■ What you have to do
Return, from the listing below, each line where the word "SHIMLA" appears.

________

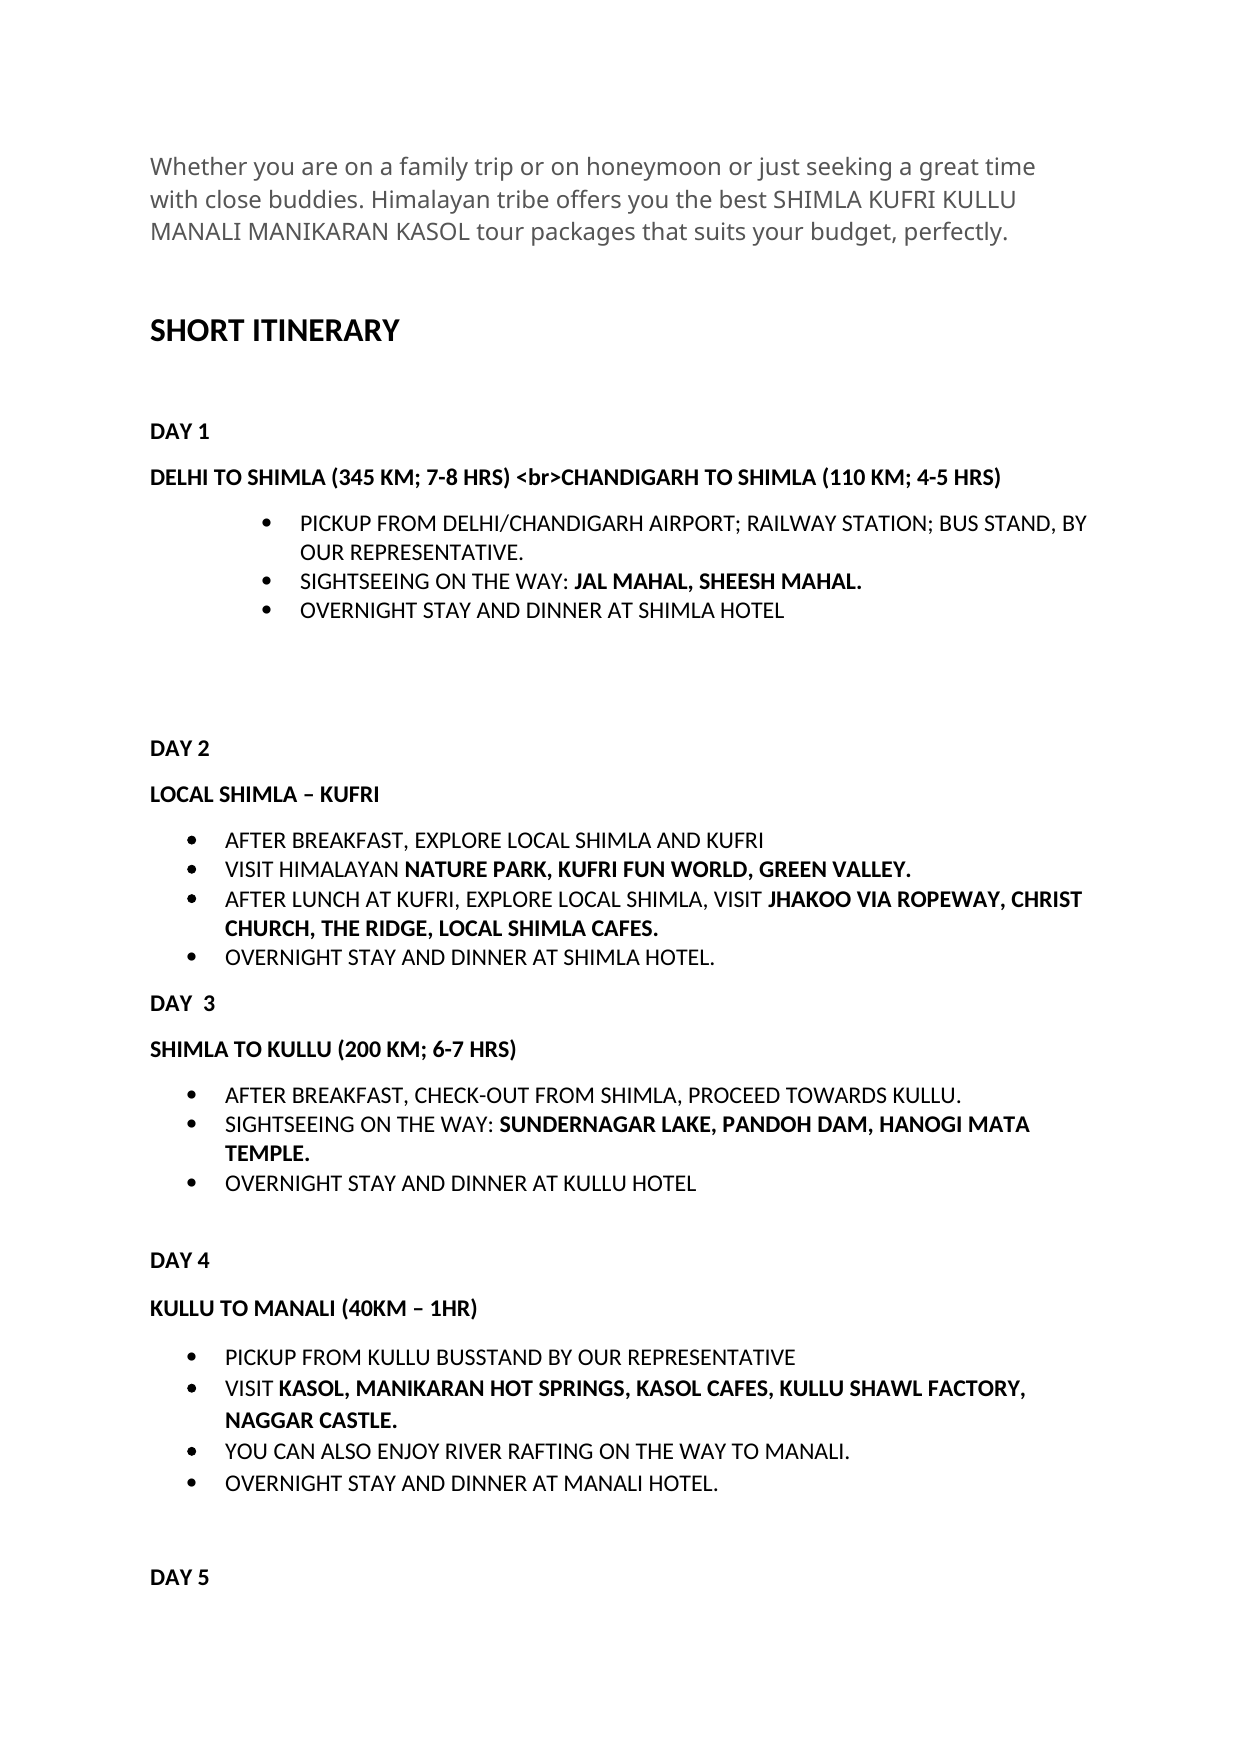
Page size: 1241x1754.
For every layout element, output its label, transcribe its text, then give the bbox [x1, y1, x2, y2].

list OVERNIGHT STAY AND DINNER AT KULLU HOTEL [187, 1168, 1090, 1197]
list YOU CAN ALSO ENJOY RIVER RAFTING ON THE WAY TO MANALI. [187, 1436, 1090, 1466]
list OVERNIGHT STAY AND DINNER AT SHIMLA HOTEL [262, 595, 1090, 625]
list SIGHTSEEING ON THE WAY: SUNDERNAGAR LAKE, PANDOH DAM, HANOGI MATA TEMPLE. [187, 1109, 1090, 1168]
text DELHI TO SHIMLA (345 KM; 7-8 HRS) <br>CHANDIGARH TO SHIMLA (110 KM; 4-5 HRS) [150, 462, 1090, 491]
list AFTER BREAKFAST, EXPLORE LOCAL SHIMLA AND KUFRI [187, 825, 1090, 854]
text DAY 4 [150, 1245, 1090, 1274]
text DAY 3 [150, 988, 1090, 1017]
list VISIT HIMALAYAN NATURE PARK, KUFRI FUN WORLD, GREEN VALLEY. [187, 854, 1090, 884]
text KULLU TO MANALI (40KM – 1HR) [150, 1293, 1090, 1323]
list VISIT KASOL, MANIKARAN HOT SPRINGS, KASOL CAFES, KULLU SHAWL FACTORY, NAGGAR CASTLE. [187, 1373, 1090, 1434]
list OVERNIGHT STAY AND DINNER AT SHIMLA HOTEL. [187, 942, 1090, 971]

________

■ Solution
list OVERNIGHT STAY AND DINNER AT SHIMLA HOTEL [262, 595, 1090, 625]
text DELHI TO SHIMLA (345 KM; 7-8 HRS) <br>CHANDIGARH TO SHIMLA (110 KM; 4-5 HRS) [150, 462, 1090, 491]
list AFTER BREAKFAST, EXPLORE LOCAL SHIMLA AND KUFRI [187, 825, 1090, 854]
list OVERNIGHT STAY AND DINNER AT SHIMLA HOTEL. [187, 942, 1090, 971]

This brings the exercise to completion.